Items from a data source:

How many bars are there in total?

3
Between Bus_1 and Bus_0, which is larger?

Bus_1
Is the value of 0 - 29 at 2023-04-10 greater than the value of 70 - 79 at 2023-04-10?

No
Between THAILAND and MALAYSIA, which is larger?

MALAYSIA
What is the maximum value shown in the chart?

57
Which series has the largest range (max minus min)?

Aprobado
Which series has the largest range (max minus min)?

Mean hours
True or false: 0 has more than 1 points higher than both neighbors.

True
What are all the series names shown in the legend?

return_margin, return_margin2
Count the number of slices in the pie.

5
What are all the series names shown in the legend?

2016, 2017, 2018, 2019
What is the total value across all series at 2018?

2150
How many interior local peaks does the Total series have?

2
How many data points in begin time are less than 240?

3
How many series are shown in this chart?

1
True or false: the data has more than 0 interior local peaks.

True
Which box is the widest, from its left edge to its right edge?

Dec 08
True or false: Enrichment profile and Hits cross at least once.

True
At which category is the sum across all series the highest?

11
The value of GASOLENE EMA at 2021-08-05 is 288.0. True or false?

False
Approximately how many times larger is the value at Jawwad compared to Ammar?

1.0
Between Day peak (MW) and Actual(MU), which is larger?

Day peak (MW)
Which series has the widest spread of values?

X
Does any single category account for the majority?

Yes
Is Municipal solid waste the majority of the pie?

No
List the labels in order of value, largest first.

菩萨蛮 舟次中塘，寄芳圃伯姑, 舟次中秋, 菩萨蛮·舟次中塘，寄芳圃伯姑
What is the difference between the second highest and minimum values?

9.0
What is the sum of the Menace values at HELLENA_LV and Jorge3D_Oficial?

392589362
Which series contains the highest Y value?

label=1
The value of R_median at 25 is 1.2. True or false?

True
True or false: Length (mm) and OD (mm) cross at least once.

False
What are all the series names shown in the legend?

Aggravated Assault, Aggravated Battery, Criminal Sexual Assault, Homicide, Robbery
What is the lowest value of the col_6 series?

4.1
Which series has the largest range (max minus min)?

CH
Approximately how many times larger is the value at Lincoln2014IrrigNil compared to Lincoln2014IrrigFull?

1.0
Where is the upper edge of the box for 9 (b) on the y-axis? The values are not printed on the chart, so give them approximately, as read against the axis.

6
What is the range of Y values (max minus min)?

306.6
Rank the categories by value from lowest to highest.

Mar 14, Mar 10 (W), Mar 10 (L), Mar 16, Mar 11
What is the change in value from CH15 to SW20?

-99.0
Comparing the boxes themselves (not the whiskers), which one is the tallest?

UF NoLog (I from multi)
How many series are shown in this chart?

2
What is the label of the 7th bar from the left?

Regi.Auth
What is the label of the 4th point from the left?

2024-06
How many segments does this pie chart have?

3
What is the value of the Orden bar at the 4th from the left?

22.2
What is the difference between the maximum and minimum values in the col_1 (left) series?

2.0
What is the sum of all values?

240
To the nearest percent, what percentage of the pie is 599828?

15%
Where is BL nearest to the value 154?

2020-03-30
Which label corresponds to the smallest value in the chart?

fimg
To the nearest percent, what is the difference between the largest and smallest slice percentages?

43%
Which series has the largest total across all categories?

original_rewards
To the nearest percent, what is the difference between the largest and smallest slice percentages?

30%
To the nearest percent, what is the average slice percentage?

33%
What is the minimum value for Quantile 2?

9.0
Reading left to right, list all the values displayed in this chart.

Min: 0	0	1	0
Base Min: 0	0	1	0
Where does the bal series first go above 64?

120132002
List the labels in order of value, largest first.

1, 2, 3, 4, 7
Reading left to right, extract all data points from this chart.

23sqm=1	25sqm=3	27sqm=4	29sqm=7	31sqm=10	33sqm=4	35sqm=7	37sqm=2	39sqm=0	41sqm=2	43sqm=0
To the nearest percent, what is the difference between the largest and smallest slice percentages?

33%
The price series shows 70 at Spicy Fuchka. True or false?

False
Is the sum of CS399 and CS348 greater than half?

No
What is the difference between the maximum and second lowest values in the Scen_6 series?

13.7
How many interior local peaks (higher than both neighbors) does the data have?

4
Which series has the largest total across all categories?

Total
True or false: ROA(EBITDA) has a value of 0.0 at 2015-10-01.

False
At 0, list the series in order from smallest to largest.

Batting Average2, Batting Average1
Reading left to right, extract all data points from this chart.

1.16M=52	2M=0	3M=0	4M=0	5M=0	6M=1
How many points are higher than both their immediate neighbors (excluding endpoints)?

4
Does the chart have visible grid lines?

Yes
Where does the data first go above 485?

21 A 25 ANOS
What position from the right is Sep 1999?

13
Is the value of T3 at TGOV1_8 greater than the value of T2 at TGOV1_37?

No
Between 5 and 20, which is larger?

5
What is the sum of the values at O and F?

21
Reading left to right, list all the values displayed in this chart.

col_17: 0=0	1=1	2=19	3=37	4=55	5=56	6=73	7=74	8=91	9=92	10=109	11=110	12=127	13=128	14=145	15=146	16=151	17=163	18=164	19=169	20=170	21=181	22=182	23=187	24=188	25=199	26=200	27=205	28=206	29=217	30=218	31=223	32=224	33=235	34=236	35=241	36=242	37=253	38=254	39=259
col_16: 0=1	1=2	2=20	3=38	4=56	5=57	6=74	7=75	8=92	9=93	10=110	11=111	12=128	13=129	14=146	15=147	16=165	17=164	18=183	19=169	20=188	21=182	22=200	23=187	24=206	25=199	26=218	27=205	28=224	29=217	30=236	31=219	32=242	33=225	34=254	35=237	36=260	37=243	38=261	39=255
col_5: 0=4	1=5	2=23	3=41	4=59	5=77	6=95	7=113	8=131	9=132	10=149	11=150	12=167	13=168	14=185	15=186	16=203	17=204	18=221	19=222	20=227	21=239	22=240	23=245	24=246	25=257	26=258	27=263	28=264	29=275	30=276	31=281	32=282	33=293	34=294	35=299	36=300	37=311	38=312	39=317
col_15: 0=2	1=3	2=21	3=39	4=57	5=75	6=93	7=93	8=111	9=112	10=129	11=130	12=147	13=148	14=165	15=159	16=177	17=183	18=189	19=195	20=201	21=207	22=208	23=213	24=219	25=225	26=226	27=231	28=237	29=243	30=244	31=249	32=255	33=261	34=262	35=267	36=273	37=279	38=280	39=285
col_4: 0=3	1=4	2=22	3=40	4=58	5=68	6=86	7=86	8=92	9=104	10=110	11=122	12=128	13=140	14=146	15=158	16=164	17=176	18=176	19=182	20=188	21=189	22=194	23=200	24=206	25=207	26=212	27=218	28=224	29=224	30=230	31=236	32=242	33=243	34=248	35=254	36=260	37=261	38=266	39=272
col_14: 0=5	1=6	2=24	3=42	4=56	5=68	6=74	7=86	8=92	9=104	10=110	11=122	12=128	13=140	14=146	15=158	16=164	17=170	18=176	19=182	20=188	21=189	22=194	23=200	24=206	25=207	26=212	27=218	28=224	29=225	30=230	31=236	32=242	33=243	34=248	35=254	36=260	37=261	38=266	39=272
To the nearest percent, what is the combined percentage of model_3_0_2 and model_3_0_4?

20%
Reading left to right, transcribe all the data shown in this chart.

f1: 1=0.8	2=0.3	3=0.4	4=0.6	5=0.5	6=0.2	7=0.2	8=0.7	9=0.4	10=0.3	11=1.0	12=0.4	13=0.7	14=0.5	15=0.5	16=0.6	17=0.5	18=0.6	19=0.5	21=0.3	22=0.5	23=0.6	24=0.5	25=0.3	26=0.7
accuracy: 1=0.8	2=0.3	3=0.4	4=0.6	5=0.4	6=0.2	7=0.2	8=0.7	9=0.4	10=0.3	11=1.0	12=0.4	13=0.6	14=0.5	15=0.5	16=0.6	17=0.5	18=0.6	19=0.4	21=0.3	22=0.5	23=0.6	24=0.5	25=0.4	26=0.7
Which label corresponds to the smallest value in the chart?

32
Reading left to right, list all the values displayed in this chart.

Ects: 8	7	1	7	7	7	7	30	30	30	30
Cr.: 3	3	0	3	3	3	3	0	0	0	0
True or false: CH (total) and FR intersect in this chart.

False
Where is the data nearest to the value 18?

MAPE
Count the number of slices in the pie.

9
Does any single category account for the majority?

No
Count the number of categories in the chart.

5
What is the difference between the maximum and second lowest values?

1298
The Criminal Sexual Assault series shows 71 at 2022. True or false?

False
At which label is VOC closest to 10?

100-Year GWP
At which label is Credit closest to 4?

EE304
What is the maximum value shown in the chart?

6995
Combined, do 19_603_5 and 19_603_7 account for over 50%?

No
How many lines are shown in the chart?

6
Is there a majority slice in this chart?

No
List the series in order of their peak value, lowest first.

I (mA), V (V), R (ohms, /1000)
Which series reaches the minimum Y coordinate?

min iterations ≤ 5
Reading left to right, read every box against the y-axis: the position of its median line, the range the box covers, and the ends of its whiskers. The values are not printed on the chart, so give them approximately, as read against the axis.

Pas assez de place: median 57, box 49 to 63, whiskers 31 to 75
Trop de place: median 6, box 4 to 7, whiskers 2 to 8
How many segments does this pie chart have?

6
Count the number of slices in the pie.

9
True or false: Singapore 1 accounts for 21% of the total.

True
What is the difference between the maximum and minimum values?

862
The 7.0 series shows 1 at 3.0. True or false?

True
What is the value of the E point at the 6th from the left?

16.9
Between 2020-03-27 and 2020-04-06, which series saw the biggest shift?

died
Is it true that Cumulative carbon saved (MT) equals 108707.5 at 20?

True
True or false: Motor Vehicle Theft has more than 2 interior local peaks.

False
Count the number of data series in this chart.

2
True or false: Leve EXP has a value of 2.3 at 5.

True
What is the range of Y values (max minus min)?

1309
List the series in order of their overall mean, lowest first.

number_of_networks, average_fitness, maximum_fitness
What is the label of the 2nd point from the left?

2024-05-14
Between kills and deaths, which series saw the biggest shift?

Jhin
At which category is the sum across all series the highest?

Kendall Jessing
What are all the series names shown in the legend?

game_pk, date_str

- **Work item**: Reproduce verbatim the data above, from the line with "return_margin, return_margin2" up to and including the line with "Which box is".

- **Result of this task**:
return_margin, return_margin2
Count the number of slices in the pie.

5
What are all the series names shown in the legend?

2016, 2017, 2018, 2019
What is the total value across all series at 2018?

2150
How many interior local peaks does the Total series have?

2
How many data points in begin time are less than 240?

3
How many series are shown in this chart?

1
True or false: the data has more than 0 interior local peaks.

True
Which box is the widest, from its left edge to its right edge?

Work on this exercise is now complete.